F. Pessoa:           Até aos 5 anos muito feliz. Então o meu pai morreu e, como a minha mãe casou de novo com Cônsul de Portugal em Durban, fomos para África do sul e aí estudei. Daí, que o meu inglês seja tão bom. Voltei para Portugal em 1904 e ainda entrei na faculdade de letras para estudar os filósofos Gregos e Alemães.

Entrevistador:   E a escrita? Quando começou?

F. Pessoa:           Em pequeno já tinha escrito alguns poemas e depois continuei na poesia e também ensaísta na revista “A Águia”.

Entrevistador:   Tem, então, uma vasta obra.

F. Pessoa:           Sim. Escrevi “Sonnets” e “English Poems”  escritos em inglês, “Mensagem”, “poemas” e vários outros.

Entrevistador:   Sem duvida uma vasta obra.
                               Nos seus versos diz que “Sinto com imaginação”… como é possível?

F. Pessoa:           Isso faz parte do meu ser, do meu sentimento. Sou muito avesso ao sentimentalismo e a minha solidão interior põe-me num estado de inquietação muito grande. Quero racionalizar tudo e não usar o coração, porque se usar, é certo que me emociono e sofro.

Entrevistador:   Por isso criou os heterónimos?

F. Pessoa:           Foi uma exigência do meu “eu” o meu psiquismo facilitou-me a simulação e veio-me á ideia escrever encarnado outro “eu”. Assim apareceu Alberto Caeiro, o meu mestre, o guardador de rebanhos que surgiu de pura imaginação e cuja poesia é “natural como levantar-se o vento”. Depois surgiu Ricardo Reis, talvez mais lúcido, pagão por carácter, que procura na sabedoria dos antigos o remédio dos seus males e por isso sofre a influência de Horácio, assentando a sua linha de vida no estoicismo, epicurismo. Para Reis devemos aproveitar cada momento como se fosse o último.

Entrevistador:   Ah! Defende o Carpe Diam! É bem diferente dos outros!
 Muito diferente de Álvaro de Campos.

F. Pessoa:           Com esse eu quis mesmo ser sensacionalista e até escandaloso. Fi-lo passar por fases evolutivas, o que o torna muito complexo.

Entrevistador:   Ah! Gosto dele. Gosto da sua poesia vertiginosa, das suas onomatopeias, dos seus poemas longos, do seu futurismo.
                               Mas diga-me: a mensagem? Como surgiu?

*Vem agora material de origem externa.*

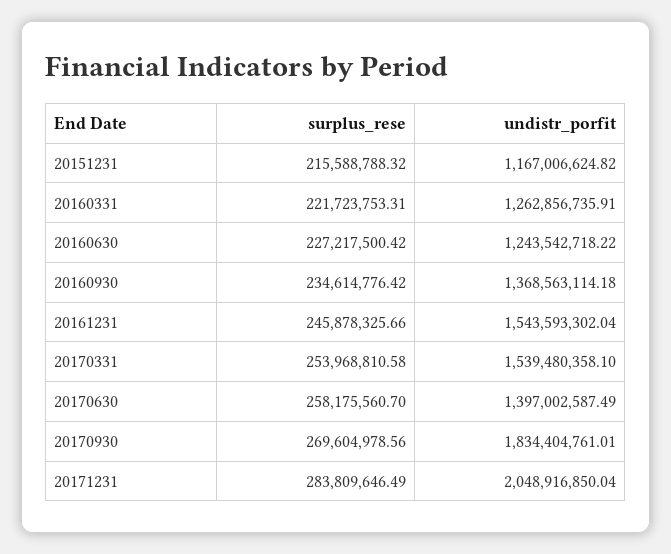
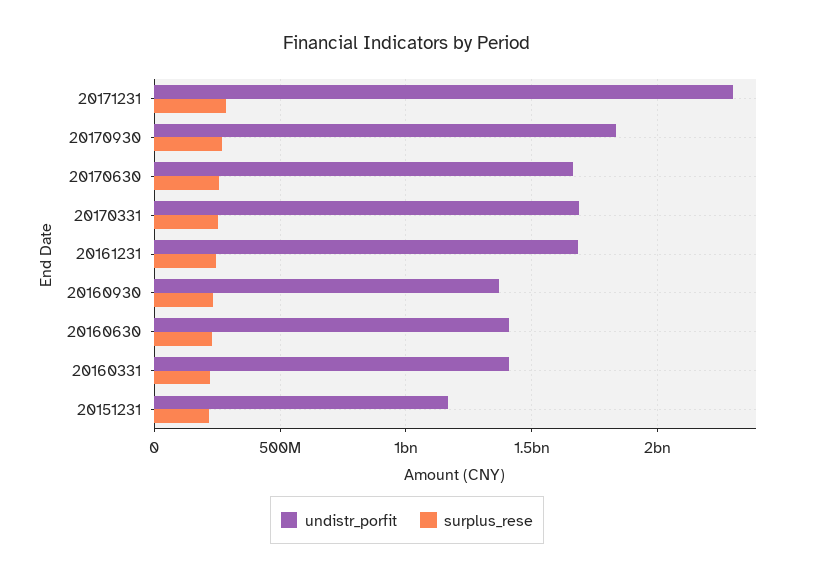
  {
    "surplus_rese": {
      "20151231": 215588788.32,
      "20160331": 221723753.31,
      "20160630": 227217500.42,
      "20160930": 234614776.42,
      "20161231": 245878325.66,
      "20170331": 253968810.58,
      "20170630": 258175560.7,
      "20170930": 269604978.56,
      "20171231": 283809646.49
    },
    "undistr_porfit": {
      "20151231": 1167006624.82,
-     "20160331": 1262856735.91,
+     "20160331": 1400000000,
-     "20160630": 1243542718.22,
+     "20160630": 1400000000,
      "20160930": 1368563114.18,
-     "20161231": 1543593302.04,
+     "20161231": 1700000000,
-     "20170331": 1539480358.1,
+     "20170331": 1700000000,
-     "20170630": 1397002587.49,
+     "20170630": 1650000000,
      "20170930": 1834404761.01,
-     "20171231": 2048916850.04
+     "20171231": 2300000000
    }
  }

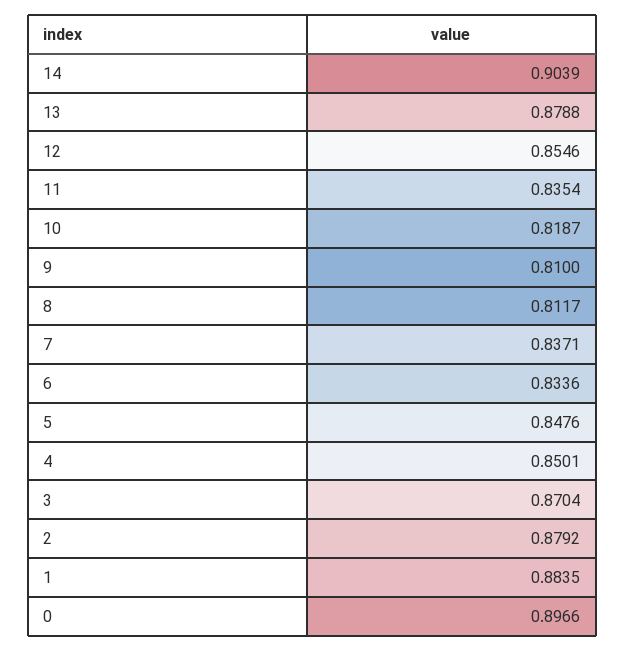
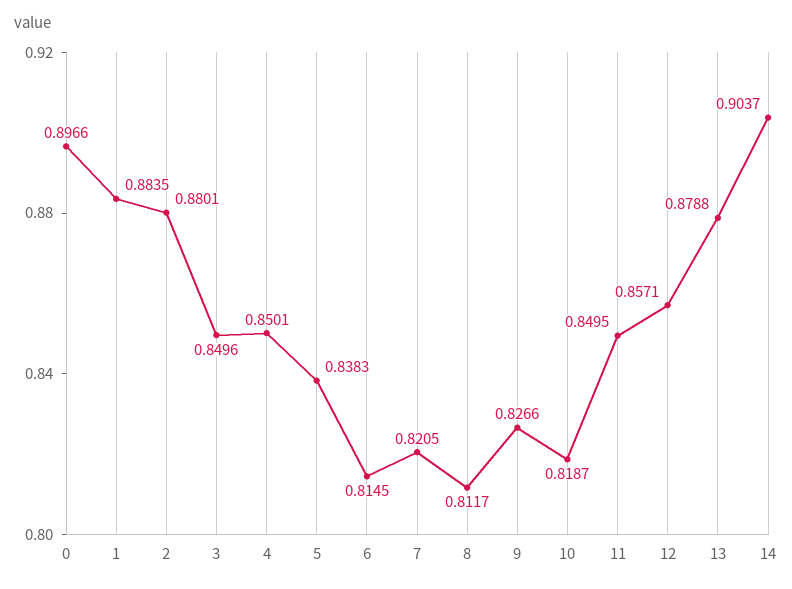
  {
-   "14": 0.9039,
+   "14": 0.9037,
    "13": 0.8788,
-   "12": 0.8546,
+   "12": 0.8571,
-   "11": 0.8354,
+   "11": 0.8495,
    "10": 0.8187,
-   "9": 0.81,
+   "9": 0.8266,
    "8": 0.8117,
-   "7": 0.8371,
+   "7": 0.8205,
-   "6": 0.8336,
+   "6": 0.8145,
-   "5": 0.8476,
+   "5": 0.8383,
    "4": 0.8501,
-   "3": 0.8704,
+   "3": 0.8496,
-   "2": 0.8792,
+   "2": 0.8801,
    "1": 0.8835,
    "0": 0.8966
  }

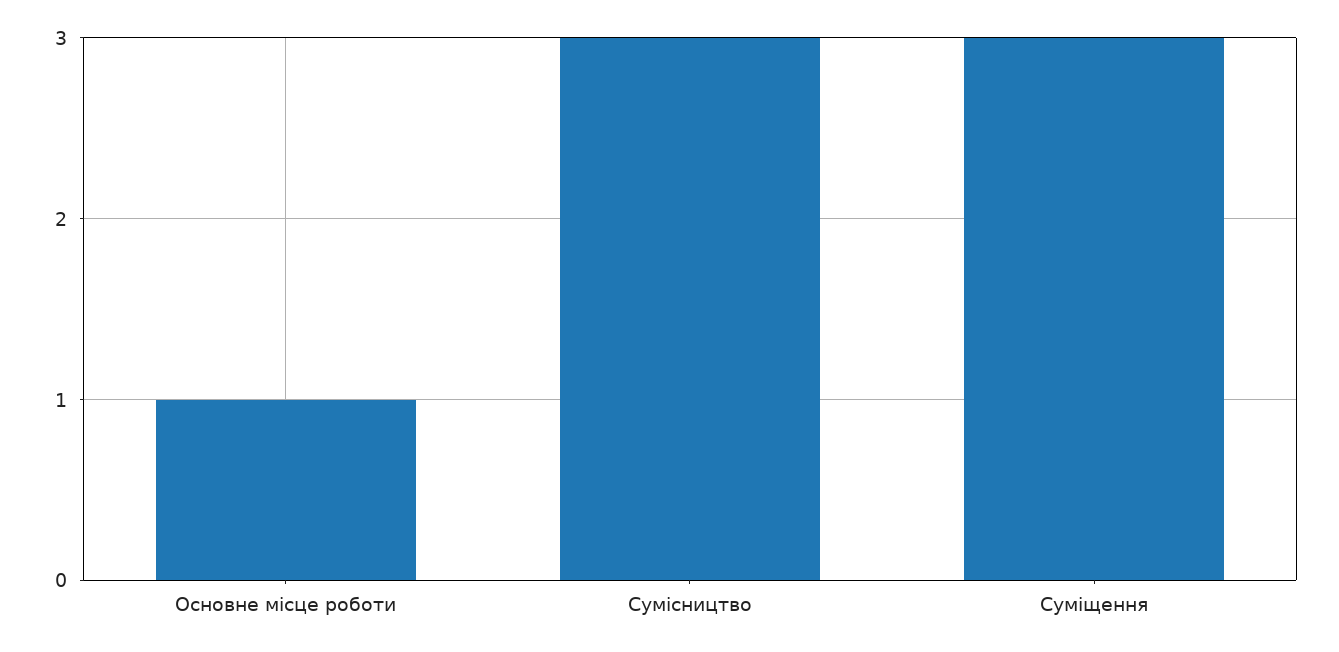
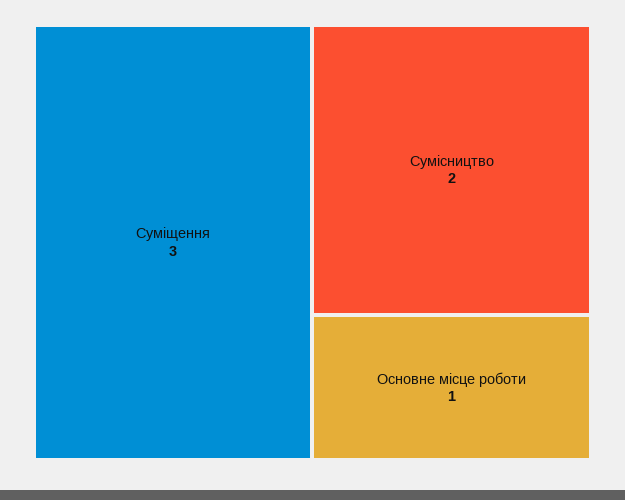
  {
    "Основне місце роботи": 1,
-   "Сумісництво": 3,
+   "Сумісництво": 2,
    "Суміщення": 3
  }

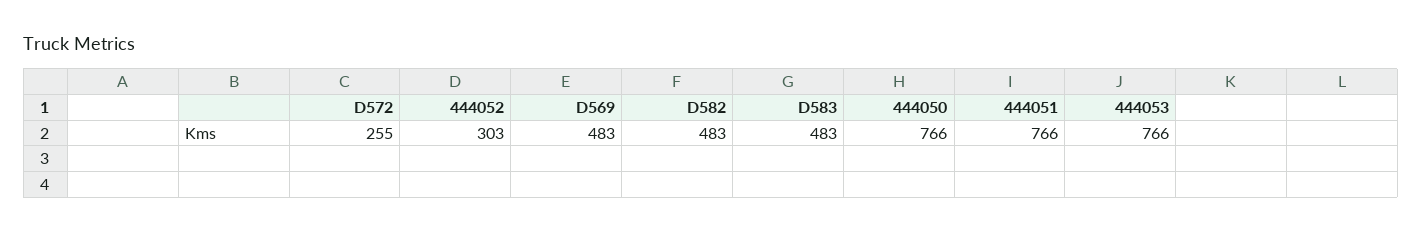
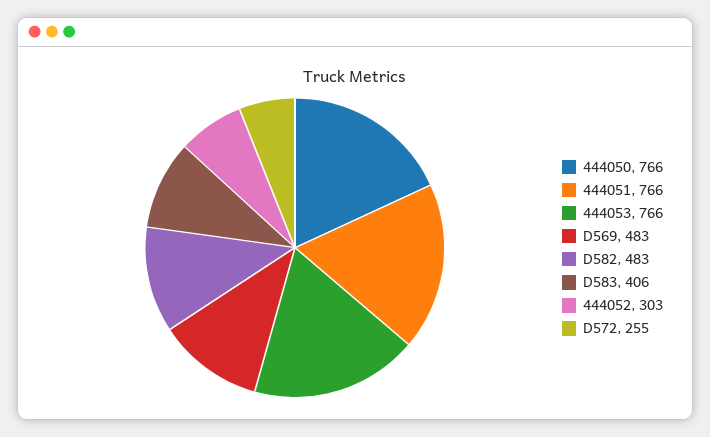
  {
    "D572": 255,
    "444052": 303,
    "D569": 483,
    "D582": 483,
-   "D583": 483,
+   "D583": 406,
    "444050": 766,
    "444051": 766,
    "444053": 766
  }

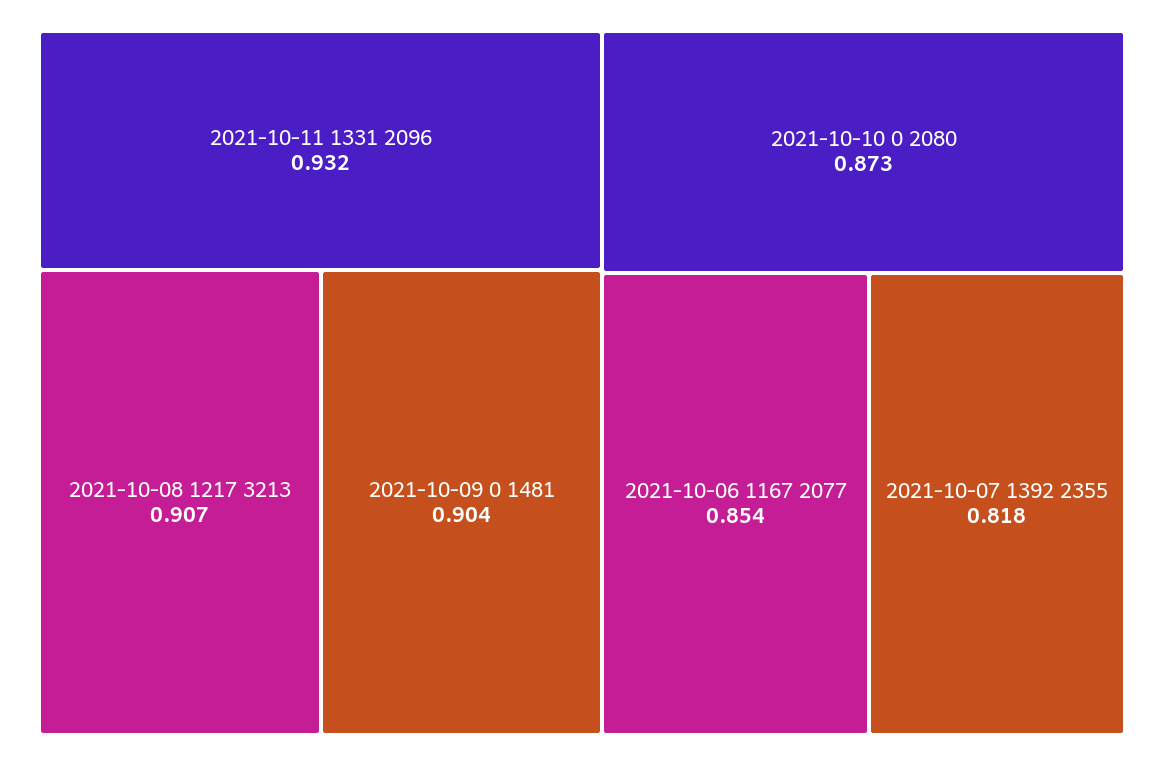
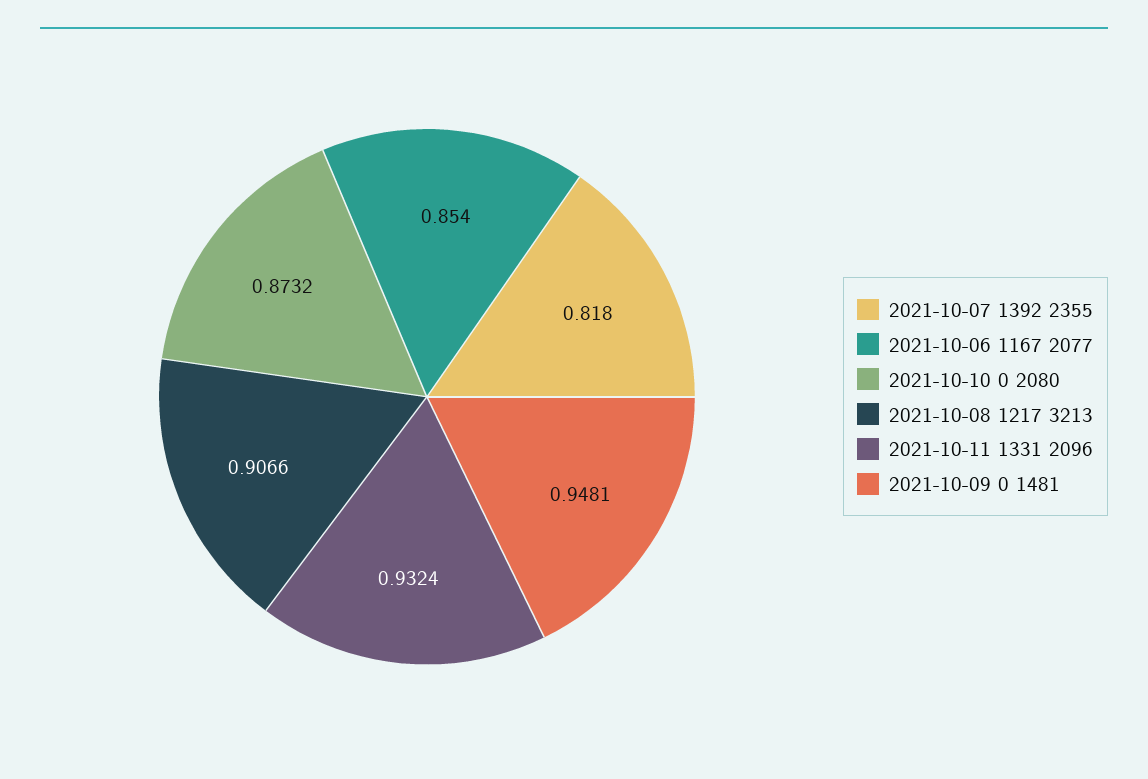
  {
    "2021-10-11 1331 2096": 0.9324,
    "2021-10-08 1217 3213": 0.9066,
-   "2021-10-09 0 1481": 0.904,
+   "2021-10-09 0 1481": 0.9481,
    "2021-10-10 0 2080": 0.8732,
    "2021-10-06 1167 2077": 0.854,
    "2021-10-07 1392 2355": 0.818
  }

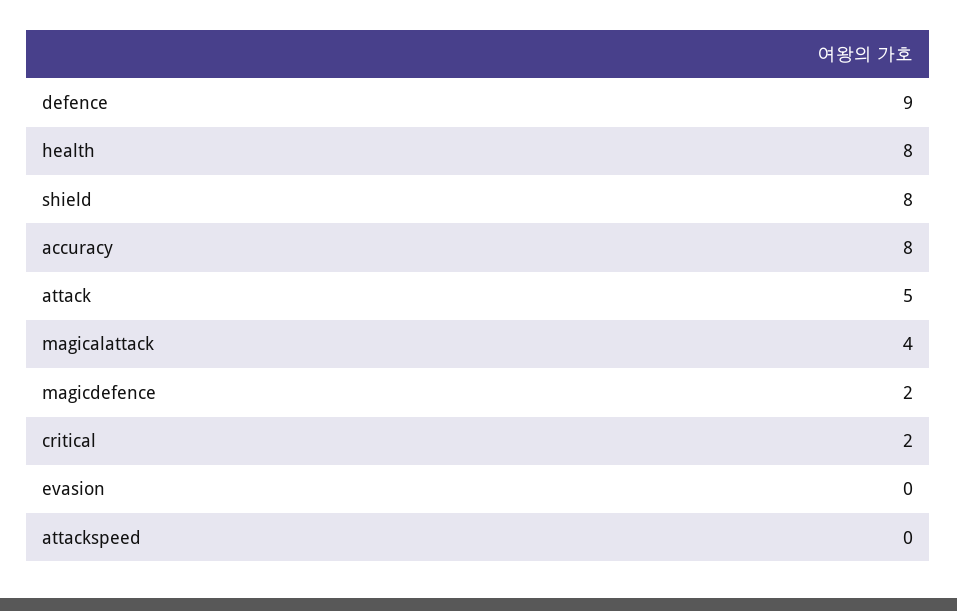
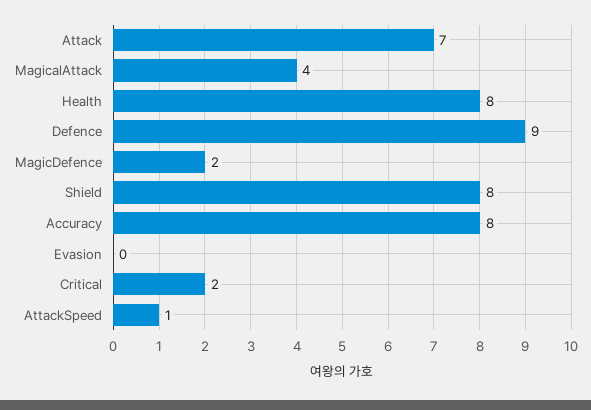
  {
    "defence": 9,
    "health": 8,
    "shield": 8,
    "accuracy": 8,
-   "attack": 5,
+   "attack": 7,
    "magicalattack": 4,
    "magicdefence": 2,
    "critical": 2,
    "evasion": 0,
-   "attackspeed": 0
+   "attackspeed": 1
  }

F. Pessoa:           Na minha mente passou um ideal de um Portugal grandioso intelectual e culturalmente e isso levou-me a elaborar uma colectânea de poesias escritas em épocas diferentes mas todas com o mesmo dominador comum: a exaltação patriótica. Daí que a mensagem se divida em 3 partes: Brasão, Mar Português e Encoberto.

Entrevistador:   Estou esclarecido. Poderia ficar horas a falar consigo.
                               Mais uma pergunta: Qual a sua ideologia política?

F. Pessoa:           Talvez o conservadorismo inglês anti-reacionário e já agora, deixe que lhe diga que no aspecto religioso sou Cristão Gnóstico, com tendências Maçónicas e acima de tudo nacionalista.

Entrevistador:   Foi um prazer falar consigo. Agradeço-lhe muito esta entrevista.

F. Pessoa:           Não tem nada que agradecer. Foi um prazer. Estou sempre ás suas ordens.